* [Data in this exercise]:
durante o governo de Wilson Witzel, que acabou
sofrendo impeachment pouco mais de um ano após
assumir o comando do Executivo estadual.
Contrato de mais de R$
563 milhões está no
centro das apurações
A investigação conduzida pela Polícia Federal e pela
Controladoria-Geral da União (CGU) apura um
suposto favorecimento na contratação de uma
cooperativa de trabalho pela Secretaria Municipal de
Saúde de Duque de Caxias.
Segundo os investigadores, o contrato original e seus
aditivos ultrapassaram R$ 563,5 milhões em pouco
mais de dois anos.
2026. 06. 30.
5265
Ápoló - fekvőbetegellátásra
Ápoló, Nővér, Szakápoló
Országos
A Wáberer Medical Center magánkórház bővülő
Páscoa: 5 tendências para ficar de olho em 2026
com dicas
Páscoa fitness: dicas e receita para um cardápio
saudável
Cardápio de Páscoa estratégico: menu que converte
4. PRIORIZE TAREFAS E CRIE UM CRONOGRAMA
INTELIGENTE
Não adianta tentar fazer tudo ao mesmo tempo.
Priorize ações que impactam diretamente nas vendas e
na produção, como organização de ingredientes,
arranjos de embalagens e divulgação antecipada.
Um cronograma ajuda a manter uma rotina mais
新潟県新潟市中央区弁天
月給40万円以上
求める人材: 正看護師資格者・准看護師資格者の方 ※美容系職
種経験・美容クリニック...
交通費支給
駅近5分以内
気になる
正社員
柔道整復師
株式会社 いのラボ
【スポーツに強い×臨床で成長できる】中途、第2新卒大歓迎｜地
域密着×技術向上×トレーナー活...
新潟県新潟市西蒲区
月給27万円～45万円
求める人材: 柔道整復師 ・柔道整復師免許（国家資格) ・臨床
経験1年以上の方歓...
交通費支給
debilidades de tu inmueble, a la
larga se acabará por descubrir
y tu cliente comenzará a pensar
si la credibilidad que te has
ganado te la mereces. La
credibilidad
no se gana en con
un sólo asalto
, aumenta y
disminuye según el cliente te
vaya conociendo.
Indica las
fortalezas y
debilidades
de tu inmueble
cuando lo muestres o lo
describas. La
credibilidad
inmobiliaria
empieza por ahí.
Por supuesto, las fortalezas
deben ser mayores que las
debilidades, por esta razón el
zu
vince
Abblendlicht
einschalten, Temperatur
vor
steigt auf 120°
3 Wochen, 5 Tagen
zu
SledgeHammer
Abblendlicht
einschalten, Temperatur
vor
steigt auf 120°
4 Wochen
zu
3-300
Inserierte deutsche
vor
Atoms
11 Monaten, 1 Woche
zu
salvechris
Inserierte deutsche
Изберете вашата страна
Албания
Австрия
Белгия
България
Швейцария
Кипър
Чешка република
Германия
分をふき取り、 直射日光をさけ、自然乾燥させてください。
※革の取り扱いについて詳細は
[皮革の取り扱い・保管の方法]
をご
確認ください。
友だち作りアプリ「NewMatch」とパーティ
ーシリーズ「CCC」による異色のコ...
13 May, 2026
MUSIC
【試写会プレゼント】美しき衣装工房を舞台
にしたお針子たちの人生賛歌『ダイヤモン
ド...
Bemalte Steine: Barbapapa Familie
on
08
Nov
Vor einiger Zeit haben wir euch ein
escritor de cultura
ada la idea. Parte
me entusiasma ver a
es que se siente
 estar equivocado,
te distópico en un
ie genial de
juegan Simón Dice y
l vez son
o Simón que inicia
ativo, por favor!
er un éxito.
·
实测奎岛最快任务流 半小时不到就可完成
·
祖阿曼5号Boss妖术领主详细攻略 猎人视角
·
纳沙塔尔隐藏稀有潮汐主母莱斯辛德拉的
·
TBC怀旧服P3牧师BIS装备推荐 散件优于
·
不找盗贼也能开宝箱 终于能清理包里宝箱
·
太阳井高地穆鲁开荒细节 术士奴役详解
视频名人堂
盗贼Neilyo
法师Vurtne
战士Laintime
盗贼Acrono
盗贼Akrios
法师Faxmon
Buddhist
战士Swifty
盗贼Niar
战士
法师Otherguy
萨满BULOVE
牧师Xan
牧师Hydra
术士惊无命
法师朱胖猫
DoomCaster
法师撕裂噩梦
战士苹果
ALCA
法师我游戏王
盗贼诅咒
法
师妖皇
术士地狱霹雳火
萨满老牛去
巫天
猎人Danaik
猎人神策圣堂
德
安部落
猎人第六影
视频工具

* [Problem to work on]: Could you reproduce every line of these records word for word, in the order they appear?

* [Exercise solution]:
durante o governo de Wilson Witzel, que acabou
sofrendo impeachment pouco mais de um ano após
assumir o comando do Executivo estadual.
Contrato de mais de R$
563 milhões está no
centro das apurações
A investigação conduzida pela Polícia Federal e pela
Controladoria-Geral da União (CGU) apura um
suposto favorecimento na contratação de uma
cooperativa de trabalho pela Secretaria Municipal de
Saúde de Duque de Caxias.
Segundo os investigadores, o contrato original e seus
aditivos ultrapassaram R$ 563,5 milhões em pouco
mais de dois anos.
2026. 06. 30.
5265
Ápoló - fekvőbetegellátásra
Ápoló, Nővér, Szakápoló
Országos
A Wáberer Medical Center magánkórház bővülő
Páscoa: 5 tendências para ficar de olho em 2026
com dicas
Páscoa fitness: dicas e receita para um cardápio
saudável
Cardápio de Páscoa estratégico: menu que converte
4. PRIORIZE TAREFAS E CRIE UM CRONOGRAMA
INTELIGENTE
Não adianta tentar fazer tudo ao mesmo tempo.
Priorize ações que impactam diretamente nas vendas e
na produção, como organização de ingredientes,
arranjos de embalagens e divulgação antecipada.
Um cronograma ajuda a manter uma rotina mais
新潟県新潟市中央区弁天
月給40万円以上
求める人材: 正看護師資格者・准看護師資格者の方 ※美容系職
種経験・美容クリニック...
交通費支給
駅近5分以内
気になる
正社員
柔道整復師
株式会社 いのラボ
【スポーツに強い×臨床で成長できる】中途、第2新卒大歓迎｜地
域密着×技術向上×トレーナー活...
新潟県新潟市西蒲区
月給27万円～45万円
求める人材: 柔道整復師 ・柔道整復師免許（国家資格) ・臨床
経験1年以上の方歓...
交通費支給
debilidades de tu inmueble, a la
larga se acabará por descubrir
y tu cliente comenzará a pensar
si la credibilidad que te has
ganado te la mereces. La
credibilidad
no se gana en con
un sólo asalto
, aumenta y
disminuye según el cliente te
vaya conociendo.
Indica las
fortalezas y
debilidades
de tu inmueble
cuando lo muestres o lo
describas. La
credibilidad
inmobiliaria
empieza por ahí.
Por supuesto, las fortalezas
deben ser mayores que las
debilidades, por esta razón el
zu
vince
Abblendlicht
einschalten, Temperatur
vor
steigt auf 120°
3 Wochen, 5 Tagen
zu
SledgeHammer
Abblendlicht
einschalten, Temperatur
vor
steigt auf 120°
4 Wochen
zu
3-300
Inserierte deutsche
vor
Atoms
11 Monaten, 1 Woche
zu
salvechris
Inserierte deutsche
Изберете вашата страна
Албания
Австрия
Белгия
България
Швейцария
Кипър
Чешка република
Германия
分をふき取り、 直射日光をさけ、自然乾燥させてください。
※革の取り扱いについて詳細は
[皮革の取り扱い・保管の方法]
をご
確認ください。
友だち作りアプリ「NewMatch」とパーティ
ーシリーズ「CCC」による異色のコ...
13 May, 2026
MUSIC
【試写会プレゼント】美しき衣装工房を舞台
にしたお針子たちの人生賛歌『ダイヤモン
ド...
Bemalte Steine: Barbapapa Familie
on
08
Nov
Vor einiger Zeit haben wir euch ein
escritor de cultura
ada la idea. Parte
me entusiasma ver a
es que se siente
 estar equivocado,
te distópico en un
ie genial de
juegan Simón Dice y
l vez son
o Simón que inicia
ativo, por favor!
er un éxito.
·
实测奎岛最快任务流 半小时不到就可完成
·
祖阿曼5号Boss妖术领主详细攻略 猎人视角
·
纳沙塔尔隐藏稀有潮汐主母莱斯辛德拉的
·
TBC怀旧服P3牧师BIS装备推荐 散件优于
·
不找盗贼也能开宝箱 终于能清理包里宝箱
·
太阳井高地穆鲁开荒细节 术士奴役详解
视频名人堂
盗贼Neilyo
法师Vurtne
战士Laintime
盗贼Acrono
盗贼Akrios
法师Faxmon
Buddhist
战士Swifty
盗贼Niar
战士
法师Otherguy
萨满BULOVE
牧师Xan
牧师Hydra
术士惊无命
法师朱胖猫
DoomCaster
法师撕裂噩梦
战士苹果
ALCA
法师我游戏王
盗贼诅咒
法
师妖皇
术士地狱霹雳火
萨满老牛去
巫天
猎人Danaik
猎人神策圣堂
德
安部落
猎人第六影
视频工具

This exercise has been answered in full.